Before deciding on targeting these sectors, however, the government needs to do some further analysis to ascertain whether they are indeed in line with the country’s latent comparative advantage. First, sectors with very high capital requirements and only small domestic markets should be eliminated, given that Nigeria is not a capital abundant country and initially success will be in catering to the large domestic market. Second, a supply chain should exist for each product in the domestic market. Third, raw materials should be available in the domestic market or could be easily imported. Fourth, labor skills should be easily transferable. Applying these pre-screening criteria reveals for example that sportswear is not a competitive commodity given the unavailability of PVC in the domestic Nigerian market, although it is labor-intensive and a sunset industry in the comparator countries.
In a further step, Nigeria’s wage competitiveness in the pre-selected sectors should be reviewed by comparing the relevant sector-specific wage data in Nigeria with those in the competitor countries.
Specific measures to attract investors in these areas or help existing companies to grow faster include the creation of industrial parks with dedicated power plants, selective capacity-building in key government agencies such as the Standards Organization of Nigeria, preferential access to finance and mobilization of mortgage-based finance, liberalization of trade policy and targeted efforts to improve technical and vocational skills in the key sectors.
In designing intervention programs for sectors, it is crucial to have an indepth understanding of the industry, given that each industry has a different set of constraints.
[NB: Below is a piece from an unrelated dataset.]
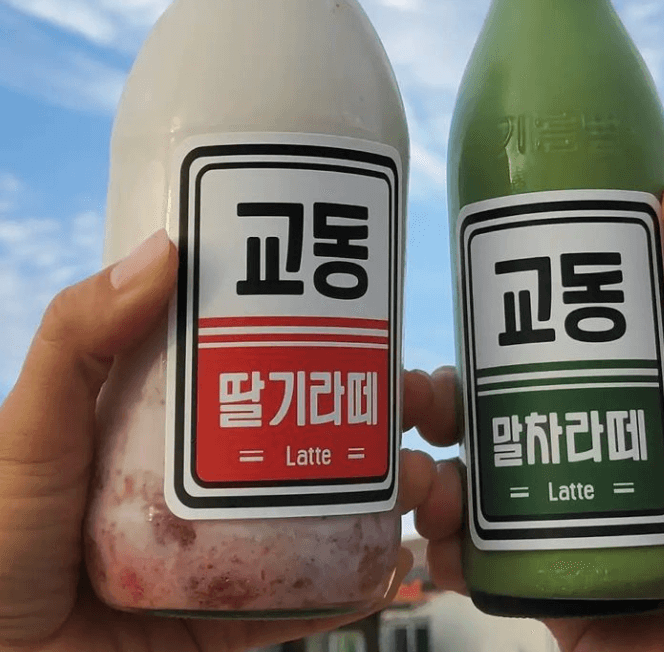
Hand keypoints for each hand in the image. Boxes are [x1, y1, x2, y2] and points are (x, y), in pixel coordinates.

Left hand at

For example, tomato paste producers have indicated that their growth potential would sharply improve if domestic production of tomatoes could be scaled up. In addition, specific government incentives such as for Research and Development and the full operationalization of the Export Expansion Grant (EEG) would be crucial to facilitate growth in food processing. At the same time, growth in motorcycle assembly would benefit from better trade facilitation so as to reduce the delay in imports and the allocation of land to allow for the expansion of production to reap benefits from economies of scale.
These examples highlight one of the key principles of the Growth Identification and Facilitation Framework which is “Not one size fits all”. In selecting target sectors and intervention programs, judgment about specific country and industry circumstances needs to be applied.
In particular at this time, as China moves up the value-added ladder, this is a crucial time for Africa to develop its manufacturing sector, create high-quality jobs and improve its external competitiveness. This paper will hopefully help Nigeria lay out a roadmap towards this objective.